Losing The Daddy Of All Sales

, , , , | Working | August 21, 2019

(When I am 26, in the 80s, I go to buy my first new car. I have researched the value of the car using Consumer Reports and other car-buying magazines and I know what I want to pay for it. I take my father with me; he is in his 50s at the time. At the first dealer, the transaction goes something like this — boiled down from a 30-minute conversation.) 

Me: *to the dealer* “I’d like to look at your inventory of [year] [Model]s in blue or silver with very few extras, like no moonroof.”

Dealer: *to my father* “What kind of car are you interested in today, sir?”

Father: *pointing to me* “She’s buying the car. Don’t ask me.”

Dealer: *to my father* “Would you be interested in taking out a loan?”

Me: *to dealer* “I’d like to discuss the price of the car first and take a test drive.”

Dealer: *to my father* “Would you like to go on a test drive?
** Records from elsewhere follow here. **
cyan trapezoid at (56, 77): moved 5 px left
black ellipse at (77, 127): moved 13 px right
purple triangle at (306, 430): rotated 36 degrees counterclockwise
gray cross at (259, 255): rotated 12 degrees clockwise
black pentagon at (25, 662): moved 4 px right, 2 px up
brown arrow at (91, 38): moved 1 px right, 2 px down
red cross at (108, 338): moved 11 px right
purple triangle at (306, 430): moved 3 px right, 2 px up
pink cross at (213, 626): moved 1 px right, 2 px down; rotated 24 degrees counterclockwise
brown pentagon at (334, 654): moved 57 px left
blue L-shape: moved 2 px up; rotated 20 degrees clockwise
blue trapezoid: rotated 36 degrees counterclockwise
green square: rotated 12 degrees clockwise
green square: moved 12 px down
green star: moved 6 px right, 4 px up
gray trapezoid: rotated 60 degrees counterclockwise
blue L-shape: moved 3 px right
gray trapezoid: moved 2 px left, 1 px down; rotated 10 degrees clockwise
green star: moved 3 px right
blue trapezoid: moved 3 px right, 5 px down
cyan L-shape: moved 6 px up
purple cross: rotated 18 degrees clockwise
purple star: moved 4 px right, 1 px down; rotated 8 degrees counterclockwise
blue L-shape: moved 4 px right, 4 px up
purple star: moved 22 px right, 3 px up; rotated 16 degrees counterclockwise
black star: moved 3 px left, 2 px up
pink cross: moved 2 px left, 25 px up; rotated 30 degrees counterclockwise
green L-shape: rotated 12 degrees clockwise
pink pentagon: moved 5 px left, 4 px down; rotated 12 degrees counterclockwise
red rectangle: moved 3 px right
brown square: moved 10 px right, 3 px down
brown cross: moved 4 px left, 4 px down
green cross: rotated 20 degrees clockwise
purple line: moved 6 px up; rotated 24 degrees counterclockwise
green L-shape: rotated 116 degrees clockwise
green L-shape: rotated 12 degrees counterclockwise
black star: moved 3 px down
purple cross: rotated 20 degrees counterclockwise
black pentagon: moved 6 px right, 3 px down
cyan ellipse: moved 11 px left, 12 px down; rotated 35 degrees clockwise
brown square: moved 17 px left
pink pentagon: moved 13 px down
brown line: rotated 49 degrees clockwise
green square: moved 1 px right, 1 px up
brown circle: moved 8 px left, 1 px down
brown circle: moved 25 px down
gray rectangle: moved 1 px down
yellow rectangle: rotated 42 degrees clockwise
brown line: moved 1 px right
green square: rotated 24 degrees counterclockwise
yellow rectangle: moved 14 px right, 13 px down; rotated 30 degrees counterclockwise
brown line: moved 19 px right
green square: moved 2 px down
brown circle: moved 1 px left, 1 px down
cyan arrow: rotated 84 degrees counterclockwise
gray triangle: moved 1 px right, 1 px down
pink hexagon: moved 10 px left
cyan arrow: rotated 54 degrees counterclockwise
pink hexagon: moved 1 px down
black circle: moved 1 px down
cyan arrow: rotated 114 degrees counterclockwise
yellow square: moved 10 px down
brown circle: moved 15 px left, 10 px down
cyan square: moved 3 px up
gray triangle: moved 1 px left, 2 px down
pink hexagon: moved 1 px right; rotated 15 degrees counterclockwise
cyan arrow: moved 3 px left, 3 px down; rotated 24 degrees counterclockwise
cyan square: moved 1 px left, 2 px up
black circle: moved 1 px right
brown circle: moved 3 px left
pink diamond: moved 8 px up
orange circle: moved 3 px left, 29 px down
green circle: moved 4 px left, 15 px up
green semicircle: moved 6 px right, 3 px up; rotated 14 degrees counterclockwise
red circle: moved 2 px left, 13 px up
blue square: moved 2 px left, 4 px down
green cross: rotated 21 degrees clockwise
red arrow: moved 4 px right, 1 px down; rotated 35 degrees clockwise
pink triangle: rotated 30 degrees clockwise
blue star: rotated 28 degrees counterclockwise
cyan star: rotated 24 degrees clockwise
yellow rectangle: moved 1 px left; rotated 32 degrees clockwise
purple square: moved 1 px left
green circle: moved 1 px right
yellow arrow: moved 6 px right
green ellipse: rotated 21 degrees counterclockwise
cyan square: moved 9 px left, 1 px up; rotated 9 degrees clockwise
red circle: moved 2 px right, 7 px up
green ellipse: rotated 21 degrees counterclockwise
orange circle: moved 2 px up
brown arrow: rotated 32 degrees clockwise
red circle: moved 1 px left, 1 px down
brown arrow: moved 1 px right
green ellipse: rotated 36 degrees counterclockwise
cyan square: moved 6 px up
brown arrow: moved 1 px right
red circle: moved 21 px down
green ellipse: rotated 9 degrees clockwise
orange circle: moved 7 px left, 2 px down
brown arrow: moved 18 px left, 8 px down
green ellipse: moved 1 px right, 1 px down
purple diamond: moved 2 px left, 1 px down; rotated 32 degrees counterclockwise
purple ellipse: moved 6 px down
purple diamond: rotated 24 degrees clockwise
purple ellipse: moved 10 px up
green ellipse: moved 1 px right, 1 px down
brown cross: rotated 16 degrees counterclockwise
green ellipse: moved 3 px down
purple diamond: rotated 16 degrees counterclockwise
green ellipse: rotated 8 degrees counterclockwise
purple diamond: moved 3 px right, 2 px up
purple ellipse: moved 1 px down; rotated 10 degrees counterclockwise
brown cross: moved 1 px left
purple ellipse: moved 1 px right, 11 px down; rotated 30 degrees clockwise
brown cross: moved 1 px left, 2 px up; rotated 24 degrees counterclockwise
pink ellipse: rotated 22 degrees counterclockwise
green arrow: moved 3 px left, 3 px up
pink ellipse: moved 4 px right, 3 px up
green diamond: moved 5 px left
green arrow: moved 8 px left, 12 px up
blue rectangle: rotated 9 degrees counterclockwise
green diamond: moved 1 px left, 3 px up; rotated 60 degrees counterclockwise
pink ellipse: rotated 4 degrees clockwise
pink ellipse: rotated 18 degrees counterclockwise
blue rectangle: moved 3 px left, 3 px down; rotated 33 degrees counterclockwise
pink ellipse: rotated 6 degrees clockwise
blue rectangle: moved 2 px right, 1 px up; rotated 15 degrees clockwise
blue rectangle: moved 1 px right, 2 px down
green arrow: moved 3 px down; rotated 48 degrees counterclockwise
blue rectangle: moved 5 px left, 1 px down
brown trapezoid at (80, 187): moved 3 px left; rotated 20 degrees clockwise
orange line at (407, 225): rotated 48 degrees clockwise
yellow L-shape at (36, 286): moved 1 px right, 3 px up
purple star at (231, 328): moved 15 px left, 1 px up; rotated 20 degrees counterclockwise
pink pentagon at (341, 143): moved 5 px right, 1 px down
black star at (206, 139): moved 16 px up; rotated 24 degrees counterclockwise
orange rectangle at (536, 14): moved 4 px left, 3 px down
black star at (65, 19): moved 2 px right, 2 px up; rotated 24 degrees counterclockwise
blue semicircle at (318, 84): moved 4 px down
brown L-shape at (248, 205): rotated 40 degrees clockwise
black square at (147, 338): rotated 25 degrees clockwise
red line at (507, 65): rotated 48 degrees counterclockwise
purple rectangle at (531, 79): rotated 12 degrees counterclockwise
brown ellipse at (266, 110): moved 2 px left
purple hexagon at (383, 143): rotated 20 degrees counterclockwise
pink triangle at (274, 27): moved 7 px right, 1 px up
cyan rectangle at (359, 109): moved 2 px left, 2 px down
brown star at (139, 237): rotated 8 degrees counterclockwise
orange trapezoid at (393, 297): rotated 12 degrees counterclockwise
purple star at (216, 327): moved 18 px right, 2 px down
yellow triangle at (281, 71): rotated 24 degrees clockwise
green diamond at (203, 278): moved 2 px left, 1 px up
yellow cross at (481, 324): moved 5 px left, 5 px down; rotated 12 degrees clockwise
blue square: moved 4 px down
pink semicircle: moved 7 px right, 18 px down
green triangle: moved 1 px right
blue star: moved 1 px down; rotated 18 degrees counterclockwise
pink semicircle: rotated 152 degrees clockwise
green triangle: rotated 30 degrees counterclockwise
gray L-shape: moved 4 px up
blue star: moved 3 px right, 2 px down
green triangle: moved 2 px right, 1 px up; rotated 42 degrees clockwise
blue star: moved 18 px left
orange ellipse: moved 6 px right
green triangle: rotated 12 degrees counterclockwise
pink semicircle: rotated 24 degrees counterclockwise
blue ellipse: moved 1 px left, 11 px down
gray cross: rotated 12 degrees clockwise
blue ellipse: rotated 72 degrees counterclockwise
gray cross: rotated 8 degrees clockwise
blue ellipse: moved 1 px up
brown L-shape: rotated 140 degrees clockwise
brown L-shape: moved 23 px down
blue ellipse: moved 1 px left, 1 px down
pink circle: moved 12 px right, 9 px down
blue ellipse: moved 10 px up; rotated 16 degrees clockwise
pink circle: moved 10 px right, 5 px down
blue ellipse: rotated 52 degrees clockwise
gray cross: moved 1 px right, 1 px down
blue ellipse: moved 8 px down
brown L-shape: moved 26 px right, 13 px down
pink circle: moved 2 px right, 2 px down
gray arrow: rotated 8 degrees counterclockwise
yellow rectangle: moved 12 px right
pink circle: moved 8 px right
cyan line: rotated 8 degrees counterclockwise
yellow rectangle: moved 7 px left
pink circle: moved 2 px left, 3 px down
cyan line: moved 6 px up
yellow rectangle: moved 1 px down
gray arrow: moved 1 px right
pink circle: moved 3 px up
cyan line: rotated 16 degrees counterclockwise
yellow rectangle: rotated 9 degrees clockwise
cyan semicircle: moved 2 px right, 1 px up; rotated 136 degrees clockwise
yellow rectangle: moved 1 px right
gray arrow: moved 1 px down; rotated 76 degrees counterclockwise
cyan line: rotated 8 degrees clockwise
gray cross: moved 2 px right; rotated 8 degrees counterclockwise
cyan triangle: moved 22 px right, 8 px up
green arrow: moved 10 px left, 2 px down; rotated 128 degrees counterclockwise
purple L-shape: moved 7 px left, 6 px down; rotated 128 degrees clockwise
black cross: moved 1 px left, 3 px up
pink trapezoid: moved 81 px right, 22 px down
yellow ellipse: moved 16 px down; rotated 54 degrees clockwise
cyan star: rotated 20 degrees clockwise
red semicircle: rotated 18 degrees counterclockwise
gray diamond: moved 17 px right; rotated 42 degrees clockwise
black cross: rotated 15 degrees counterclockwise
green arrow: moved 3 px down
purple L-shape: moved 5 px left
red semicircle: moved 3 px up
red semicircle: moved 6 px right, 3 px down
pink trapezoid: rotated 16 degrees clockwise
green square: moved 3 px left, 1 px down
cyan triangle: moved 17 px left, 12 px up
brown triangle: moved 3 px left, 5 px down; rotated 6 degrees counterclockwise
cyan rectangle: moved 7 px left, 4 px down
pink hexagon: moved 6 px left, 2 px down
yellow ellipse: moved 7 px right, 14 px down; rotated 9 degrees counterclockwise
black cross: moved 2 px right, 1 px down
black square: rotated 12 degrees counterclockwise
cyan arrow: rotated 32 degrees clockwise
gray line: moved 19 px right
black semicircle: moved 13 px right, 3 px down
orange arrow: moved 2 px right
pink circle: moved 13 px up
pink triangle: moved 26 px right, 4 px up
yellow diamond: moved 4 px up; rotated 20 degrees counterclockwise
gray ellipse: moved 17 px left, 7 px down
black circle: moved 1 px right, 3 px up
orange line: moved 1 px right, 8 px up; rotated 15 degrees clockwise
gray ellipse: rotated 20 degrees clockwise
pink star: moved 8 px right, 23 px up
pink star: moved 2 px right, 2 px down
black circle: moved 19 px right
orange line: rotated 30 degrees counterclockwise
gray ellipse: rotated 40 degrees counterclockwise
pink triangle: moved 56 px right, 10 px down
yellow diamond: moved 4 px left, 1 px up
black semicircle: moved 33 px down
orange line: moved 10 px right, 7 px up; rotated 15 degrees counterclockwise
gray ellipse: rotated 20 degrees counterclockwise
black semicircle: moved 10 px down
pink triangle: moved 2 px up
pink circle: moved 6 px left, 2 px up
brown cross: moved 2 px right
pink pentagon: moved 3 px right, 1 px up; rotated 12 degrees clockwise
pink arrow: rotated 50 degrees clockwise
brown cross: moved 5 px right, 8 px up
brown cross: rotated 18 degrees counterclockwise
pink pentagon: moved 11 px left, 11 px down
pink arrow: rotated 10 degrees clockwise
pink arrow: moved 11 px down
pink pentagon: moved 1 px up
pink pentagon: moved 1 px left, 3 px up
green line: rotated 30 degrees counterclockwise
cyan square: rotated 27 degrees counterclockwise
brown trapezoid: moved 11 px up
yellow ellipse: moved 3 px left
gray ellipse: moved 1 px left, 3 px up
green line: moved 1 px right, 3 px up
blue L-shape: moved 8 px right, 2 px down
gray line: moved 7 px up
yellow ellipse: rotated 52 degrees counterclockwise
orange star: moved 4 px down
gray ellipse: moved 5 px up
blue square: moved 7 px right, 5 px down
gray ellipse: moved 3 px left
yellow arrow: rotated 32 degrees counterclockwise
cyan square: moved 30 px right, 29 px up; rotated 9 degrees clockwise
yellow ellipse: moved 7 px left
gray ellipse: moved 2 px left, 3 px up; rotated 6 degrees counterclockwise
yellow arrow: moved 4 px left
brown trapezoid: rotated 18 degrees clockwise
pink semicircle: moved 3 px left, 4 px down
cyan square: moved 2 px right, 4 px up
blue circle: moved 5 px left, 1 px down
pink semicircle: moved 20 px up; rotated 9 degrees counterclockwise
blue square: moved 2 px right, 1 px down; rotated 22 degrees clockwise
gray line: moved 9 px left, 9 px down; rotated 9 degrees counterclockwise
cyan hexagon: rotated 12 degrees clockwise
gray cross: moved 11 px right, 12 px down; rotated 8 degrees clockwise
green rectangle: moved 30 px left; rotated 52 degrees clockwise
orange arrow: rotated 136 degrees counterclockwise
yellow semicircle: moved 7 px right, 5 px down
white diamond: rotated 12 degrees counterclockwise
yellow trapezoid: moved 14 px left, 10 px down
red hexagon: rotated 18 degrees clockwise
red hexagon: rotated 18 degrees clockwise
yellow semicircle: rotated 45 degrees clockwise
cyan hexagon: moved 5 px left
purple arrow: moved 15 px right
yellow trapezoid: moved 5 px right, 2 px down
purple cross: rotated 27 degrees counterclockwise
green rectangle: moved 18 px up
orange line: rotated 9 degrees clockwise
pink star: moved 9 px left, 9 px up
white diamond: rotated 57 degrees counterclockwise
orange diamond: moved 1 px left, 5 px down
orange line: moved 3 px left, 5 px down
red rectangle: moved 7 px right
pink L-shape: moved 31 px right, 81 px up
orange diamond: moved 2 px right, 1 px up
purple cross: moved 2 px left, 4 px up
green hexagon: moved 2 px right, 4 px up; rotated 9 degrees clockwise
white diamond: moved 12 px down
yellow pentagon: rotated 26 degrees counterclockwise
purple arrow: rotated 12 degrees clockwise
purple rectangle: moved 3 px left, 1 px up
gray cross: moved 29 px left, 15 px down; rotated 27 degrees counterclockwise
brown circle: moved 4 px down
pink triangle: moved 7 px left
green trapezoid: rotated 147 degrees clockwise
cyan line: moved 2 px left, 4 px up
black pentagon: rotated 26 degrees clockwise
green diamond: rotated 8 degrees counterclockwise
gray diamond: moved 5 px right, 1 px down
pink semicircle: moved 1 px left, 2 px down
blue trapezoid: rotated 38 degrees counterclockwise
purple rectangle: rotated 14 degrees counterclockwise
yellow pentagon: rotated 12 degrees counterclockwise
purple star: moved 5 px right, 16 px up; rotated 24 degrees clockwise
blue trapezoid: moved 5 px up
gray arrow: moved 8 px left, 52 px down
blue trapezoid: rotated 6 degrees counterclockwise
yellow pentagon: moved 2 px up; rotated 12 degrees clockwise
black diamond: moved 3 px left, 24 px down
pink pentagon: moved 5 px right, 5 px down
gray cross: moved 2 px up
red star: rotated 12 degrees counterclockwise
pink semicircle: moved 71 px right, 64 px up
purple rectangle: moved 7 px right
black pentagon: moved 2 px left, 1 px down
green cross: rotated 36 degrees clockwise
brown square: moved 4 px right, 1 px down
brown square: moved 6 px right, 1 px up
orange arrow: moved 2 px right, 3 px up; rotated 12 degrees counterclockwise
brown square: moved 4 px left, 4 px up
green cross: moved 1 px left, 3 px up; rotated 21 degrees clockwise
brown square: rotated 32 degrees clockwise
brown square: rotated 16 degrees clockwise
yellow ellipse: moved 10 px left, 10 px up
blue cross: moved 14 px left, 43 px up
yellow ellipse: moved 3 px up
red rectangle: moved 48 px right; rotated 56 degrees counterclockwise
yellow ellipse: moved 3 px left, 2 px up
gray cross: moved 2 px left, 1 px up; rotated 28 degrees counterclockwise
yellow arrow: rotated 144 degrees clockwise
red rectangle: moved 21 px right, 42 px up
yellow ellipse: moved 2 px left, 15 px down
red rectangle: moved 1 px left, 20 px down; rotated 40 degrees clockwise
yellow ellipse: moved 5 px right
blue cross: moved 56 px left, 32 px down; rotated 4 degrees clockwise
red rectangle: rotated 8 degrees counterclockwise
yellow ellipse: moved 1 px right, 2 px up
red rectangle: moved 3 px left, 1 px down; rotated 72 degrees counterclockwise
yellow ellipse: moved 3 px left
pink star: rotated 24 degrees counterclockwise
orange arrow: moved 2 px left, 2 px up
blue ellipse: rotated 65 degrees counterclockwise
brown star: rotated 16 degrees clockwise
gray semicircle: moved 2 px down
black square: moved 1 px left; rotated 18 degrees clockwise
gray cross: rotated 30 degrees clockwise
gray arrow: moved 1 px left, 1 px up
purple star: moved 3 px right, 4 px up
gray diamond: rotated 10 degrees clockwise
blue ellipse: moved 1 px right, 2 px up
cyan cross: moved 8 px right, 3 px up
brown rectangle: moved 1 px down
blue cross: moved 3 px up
I need a copy of your driver’s license.”

Father: “She’s buying the car and wants a test drive, after you answer her questions.”

Dealer: *to my father* “I think we can get you set up in a test drive, if you’ll come this way.”

Me: *to the dealer, holding my checkbook above my head and waving it like a flag* “I’m buying the car and I’d like to ask some questions.”

Dealer: *to my father* “Sir, come right this way for a test drive.”

(I got up, still waving my checkbook and walked out the door. My father got up and followed me.)

Dealer: *to my father* “Sir! Where are you going?”

Father: *shrugging at the dealer* “I’m with her.”

(I glanced back to an astounded look on dealer’s face as his guaranteed car sale drove away.)